Prenons un exemple chiffré : à Cholet, une maison vaut en moyenne 150 000 €. Si vous êtes interdit de domicile, vous ne pouvez ni y habiter, ni la louer. Vous devez la vendre ou la laisser vide. Les frais d'hébergement alternatif (hôtel, location) peuvent atteindre 800 € par mois. Pendant cinq ans, cela représente 48 000 € de dépenses forcées, sans compter la perte de valeur si vous vendez dans l'urgence. Si vous êtes dans cette situation, vous devez contester la proportionnalité de la mesure devant le juge. Vous pouvez aussi demander une modification de l'interdiction (par exemple, limitation aux heures nocturnes) si les circonstances évoluent.
Pour les victimes (voisins, proches), cette décision est une protection supplémentaire. Si vous craignez pour votre sécurité, vous pouvez demander au juge d'interdire à la personne irresponsable de revenir dans le secteur. N'hésitez pas à signaler tout incident au procureur.
Quatre conseils pour éviter ce type de litige
- Anticipez les conflits de voisinage. Si vous sentez une tension monter, adressez-vous à un conciliateur de justice avant que cela ne dégénère. À Chemillé-en-Anjou, la mairie peut vous orienter.
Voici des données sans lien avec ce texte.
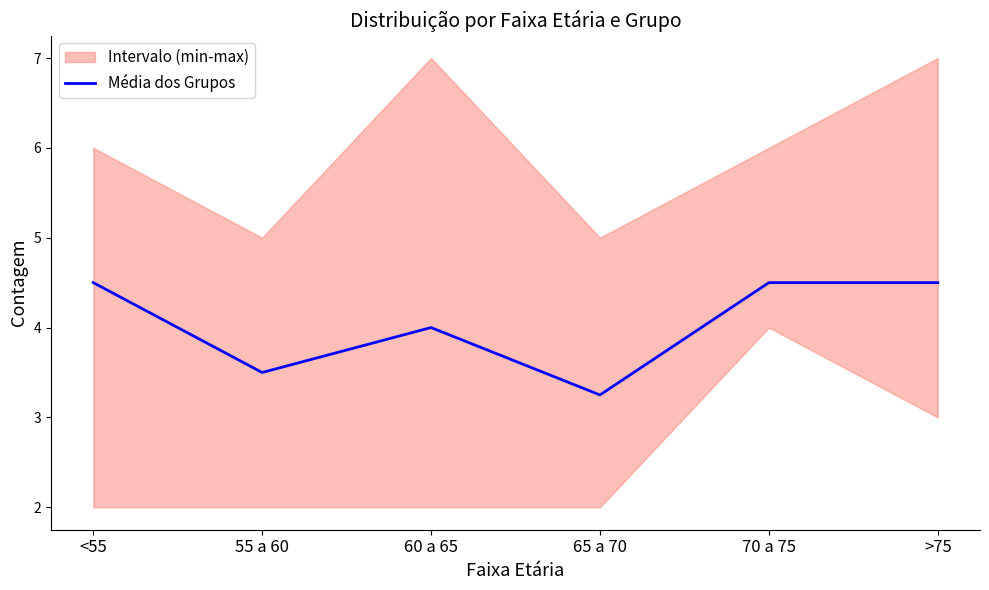

Reading left to right, extract all data points from this chart.

<55=4.5	55 a 60=3.5	60 a 65=4.0	65 a 70=3.2	70 a 75=4.5	>75=4.5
- Ne prenez pas les armes. Même en cas de provocation, l'usage d'une arme à feu est disproportionné et peut entraîner des mesures lourdes, y compris l'éloignement de votre domicile.
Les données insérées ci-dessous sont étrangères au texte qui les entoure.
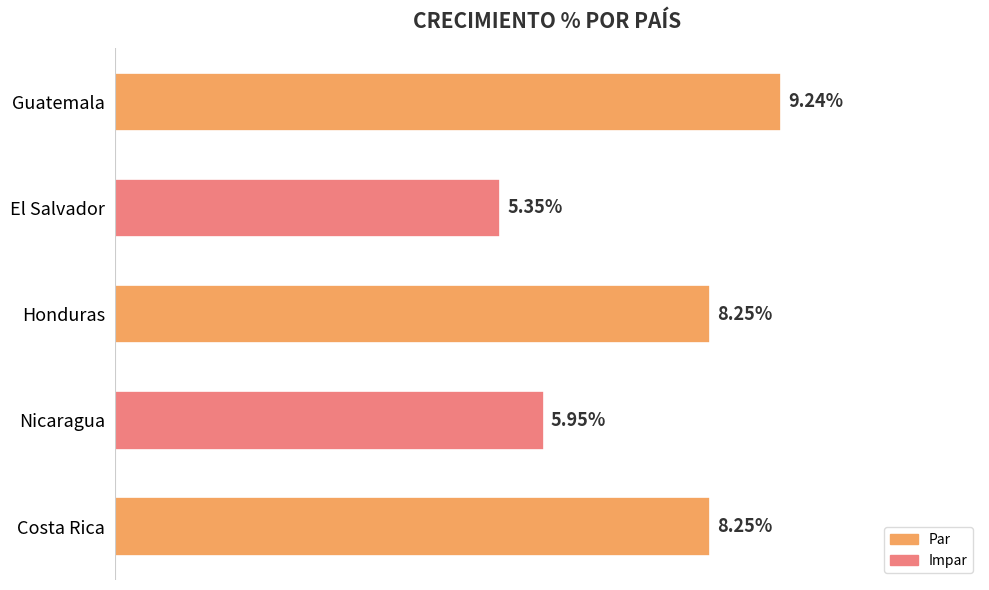

Does the chart contain any negative values?

No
- Si vous êtes poursuivi, demandez une contre-expertise psychiatrique. Le trouble mental peut être contesté. Un avocat spécialisé peut vous aider à démontrer que vous n'étiez pas irresponsable, ce qui éviterait l'application de l'article 706-136.
- En cas d'interdiction, sollicitez rapidement une modification. Vous pouvez demander au juge de l'application des peines de réduire la zone ou la durée, surtout si la victime déménage ou si les risques diminuent.
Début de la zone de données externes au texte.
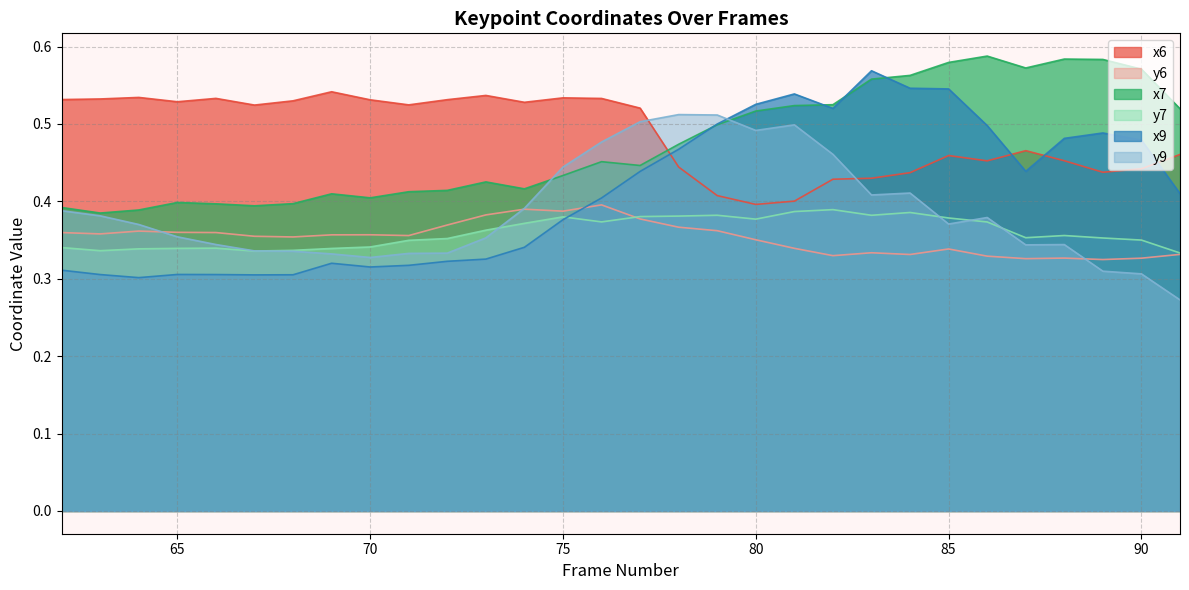

Where is the first local minimum for y9?

70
Approfondissement : jurisprudence connexe et évolutions
La Cour de cassation avait déjà eu l'occasion de se prononcer sur l'interdiction de domicile pour des personnes condamnées pénalement (par exemple, en matière de violences conjugales, arrêt n° 21-83.456 du 15 mars 2022). Mais l'extension aux personnes irresponsables est plus récente. Un arrêt de la chambre criminelle du 12 janvier 2022 (n° 21-80.123) avait validé une interdiction de paraître dans le département pour un irresponsable, mais sans évoquer le domicile. La présente décision franchit un cap en l'appliquant directement au logement de l'intéressé.
La tendance est donc à un renforcement des mesures de sûreté pour les personnes souffrant de troubles mentaux, au nom de la protection des victimes. Attention cependant : la Cour européenne des droits de l'homme (CEDH) pourrait être saisie à l'avenir, car l'interdiction de domicile touche à l'article 8 de la Convention. Les juges français devront veiller à une motivation très solide pour éviter une condamnation à Strasbourg.
Ce que vous devez retenir absolument
Voici les points essentiels sous forme de questions-réponses :
- Puis-je être interdit de mon domicile si je suis déclaré irresponsable ? Oui, le juge peut le faire, sur le fondement de l'article 706-136 du code de procédure pénale.
- Quelle est la durée de cette interdiction ? Elle est fixée par le juge, généralement entre 1 et 5 ans, renouvelable.
- Puis-je contester cette interdiction ? Oui, vous pouvez faire appel de la décision et, si elle est définitive, demander sa modification en cas de changement de circonstances.
- Que faire si mon voisin est interdit de domicile mais revient quand même ? Prévenez immédiatement la police ou le procureur : il s'agit d'une violation de mesure de sûreté, punie de 2 ans d'emprisonnement.
- Cette interdiction s'applique-t-elle aussi à un locataire ? Oui, elle vise toute personne, quel que soit son titre d'occupation.